小林:私はメディアの不公平な扱いを、身をもって経験しました。まもなく、参議院選挙がスタートしますが、メディアの公平性が改めて問われていると思います。
2016年に、我々は新党「国民怒りの声」を旗揚げし、同年7月の参議院選挙に出馬しました。公職選挙法によれば、参議院の場合、10人以上候補者を立てれば政党扱いされることになっています。ところが、メディアからは徹底して無視されたのです。マニフェストさえ報道してくれませんでした。マスコミ主催の党首討論会にも呼んでもらえなかった。
「なぜ政党として扱ってくれないのか」と関係者に問うと、「現役議員が一人もいない政治団体は政党として扱わない」と言われました。しかし、そんなことは公職選挙法のどこにも書いてありません。
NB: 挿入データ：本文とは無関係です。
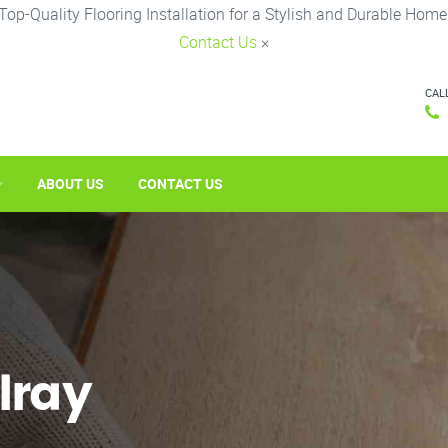
Top-Quality Flooring Installation for a Stylish and Durable Home
Contact Us
×
CAL
ABOUT US
CONTACT US
elray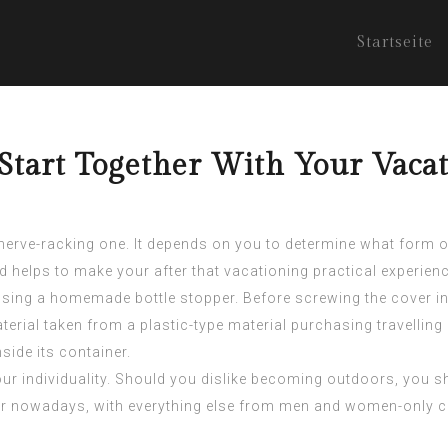
Startseite
tart Together With Your Vacat
 nerve-racking one. It depends on you to determine what form o
and helps to make your after that vacationing practical experienc
 using a homemade bottle stopper. Before screwing the cover in
terial taken from a plastic-type material purchasing travellin
side its container.
ur individuality. Should you dislike becoming outdoors, you sh
 nowadays, with everything else from men and women-only crui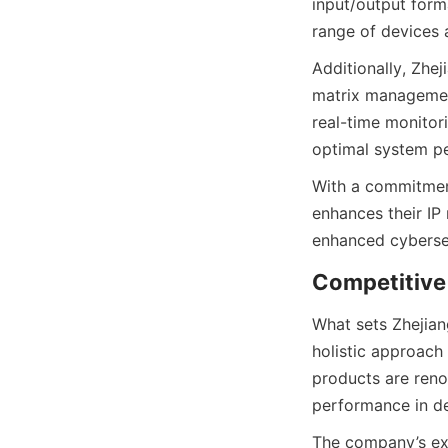
input/output form
Additionally, Zhej
matrix management
real-time monitor
With a commitment
enhances their IP 
What sets Zhejiang
holistic approach
products are renow
The company’s ext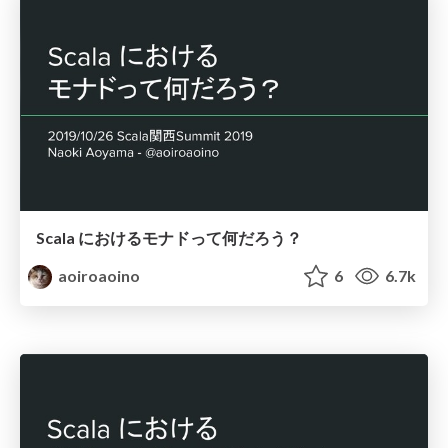
Scala におけるモナドって何だろう？
aoiroaoino
6
6.7k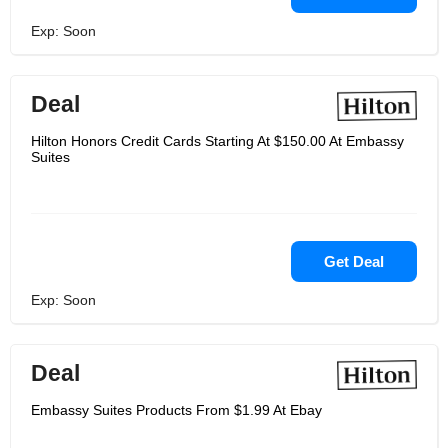
Exp: Soon
Deal
Hilton Honors Credit Cards Starting At $150.00 At Embassy
Suites
Get Deal
Exp: Soon
Deal
Embassy Suites Products From $1.99 At Ebay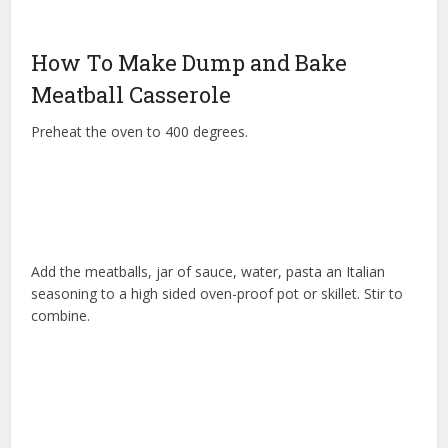
How To Make Dump and Bake
Meatball Casserole
Preheat the oven to 400 degrees.
Add the meatballs, jar of sauce, water, pasta an Italian
seasoning to a high sided oven-proof pot or skillet. Stir to
combine.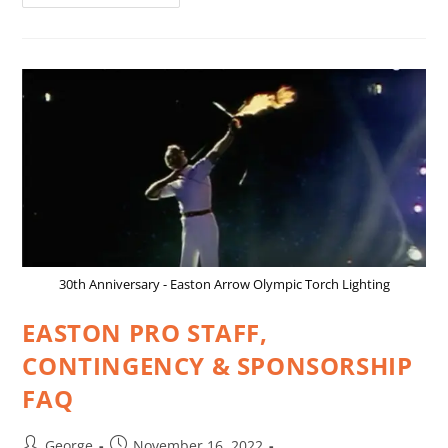
30th Anniversary - Easton Arrow Olympic Torch Lighting
EASTON PRO STAFF,
CONTINGENCY & SPONSORSHIP
FAQ
George
November 16, 2022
メディアから完全に無視された我々は、選挙戦終盤に、関東のローカルテレビ局にスポットCMを出すことにしました。ところが、
局側は事前審査と称して、100項目にも及ぶ難癖をつけてきたのです。例えば、我々が主張していた「1割にも満たない人達が9割の富を握るような新自由主義経済はやめなければいけない」という主張について、「科学的根拠を示せ」と言ってきたのです。我々が、野村総合研究所の報告書を根拠として示すと、今度は「一民間企業の報告書には権威性がない。政府や大学など、しかるべき機関の報告書でなければならない」などと言って、審査を続けたのです。結局、CMを流すことはできましたが、無駄な労力を費やすことになりました。
実は、選挙が終わった後、局の担当者が謝りに来て、「私もあの事前審査はひどいと思いましたが、
上からの命令で仕方がなかったのです」と言いました。
権力に不都合な主張がマスコミに出ないように、あらゆる妨害が行われているのかもしれません。当時は、テレビ局を管轄する総務省の圧力がかつてないほど高まっていました。参議院選挙の5カ月前の2016年2月、高市早苗総務大臣が、衆院予算委員会で、「放送局が政治的公平性を欠く放送を繰り返したと判断した場合、放送法4条違反を理由に電波法に基づき、電波停止を命じる可能性がある」と語っていました。
その局の上層部も政権に配慮したのかもしれません。安倍政権は、アメとムチによって、メディア統制を強めています。メディアが政権からの圧力を跳ね返すためには、
メディアの経営者が矜持を持たなければなりません。そうでなければ、下で働く記者たちが記者としての矜持を保てるはずがありません。